### Description of the task
Every line of the records below from the line with "index pip: (467, 452)" up to and including the line with "index tip: (495, 451)" must be reproduced exactly, and no line outside that range.

Pose landmark coordinates
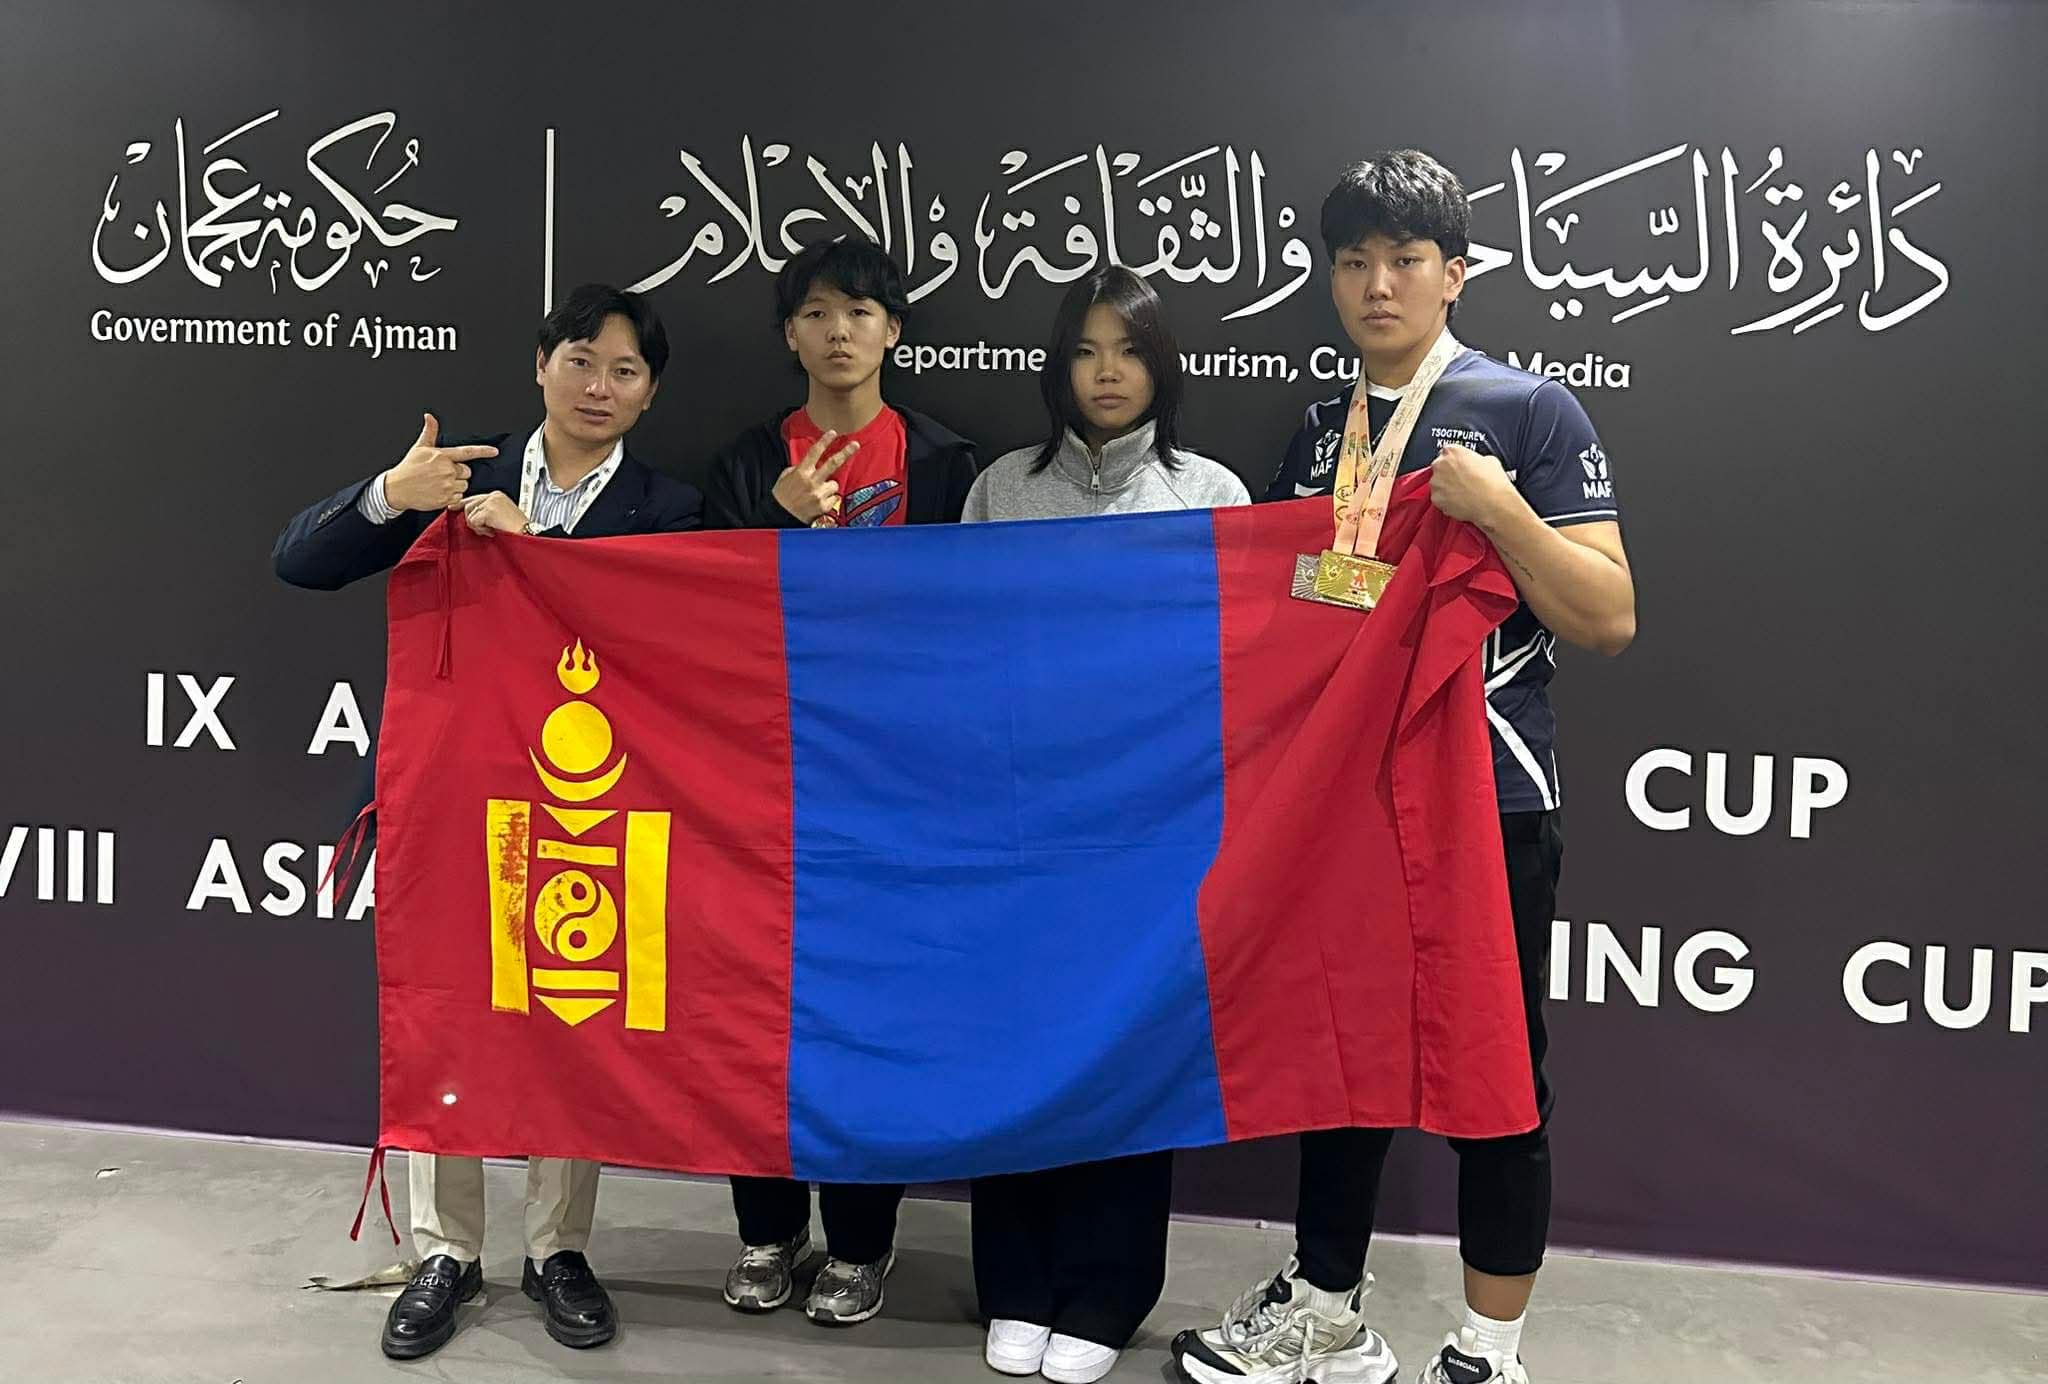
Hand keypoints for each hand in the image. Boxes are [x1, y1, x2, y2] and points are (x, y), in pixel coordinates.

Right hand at [381, 413, 498, 512]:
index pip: (467, 452)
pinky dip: (451, 497)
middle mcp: (446, 470)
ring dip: (455, 485)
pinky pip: (458, 497)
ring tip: (439, 483)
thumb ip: (429, 432)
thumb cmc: (408, 468)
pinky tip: (439, 492)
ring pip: (464, 485)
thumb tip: (429, 417)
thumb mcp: (419, 448)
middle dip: (459, 473)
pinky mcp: (445, 498)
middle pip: (467, 472)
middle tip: (443, 474)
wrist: (397, 488)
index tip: (495, 451)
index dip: (483, 451)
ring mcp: (446, 485)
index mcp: (442, 456)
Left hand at [462, 491, 529, 537]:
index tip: (452, 507)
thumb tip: (469, 514)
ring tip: (492, 530)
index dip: (463, 504)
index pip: (474, 498)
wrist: (526, 537)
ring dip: (478, 526)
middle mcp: (494, 496)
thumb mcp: (499, 517)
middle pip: (468, 505)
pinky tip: (492, 531)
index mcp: (497, 496)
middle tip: (487, 529)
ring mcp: (491, 502)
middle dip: (473, 520)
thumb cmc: (515, 531)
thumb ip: (485, 512)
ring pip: (469, 513)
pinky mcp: (489, 510)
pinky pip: (473, 521)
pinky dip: (481, 529)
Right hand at [770, 429, 859, 523]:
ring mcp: (819, 494)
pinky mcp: (824, 506)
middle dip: (845, 452)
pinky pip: (834, 498)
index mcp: (801, 472)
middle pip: (832, 464)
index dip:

### Result for this exercise
index pip: (467, 452)
pinky dip: (451, 497)
middle mcp: (446, 470)
ring dip: (455, 485)
pinky pip: (458, 497)
ring tip: (439, 483)
thumb ip: (429, 432)
thumb cmc: (408, 468)
pinky tip: (439, 492)
ring pip: (464, 485)
thumb tip: (429, 417)
thumb mcp: (419, 448)
middle dip: (459, 473)
pinky mcp: (445, 498)
middle pip: (467, 472)
middle tip: (443, 474)
wrist: (397, 488)
index tip: (495, 451)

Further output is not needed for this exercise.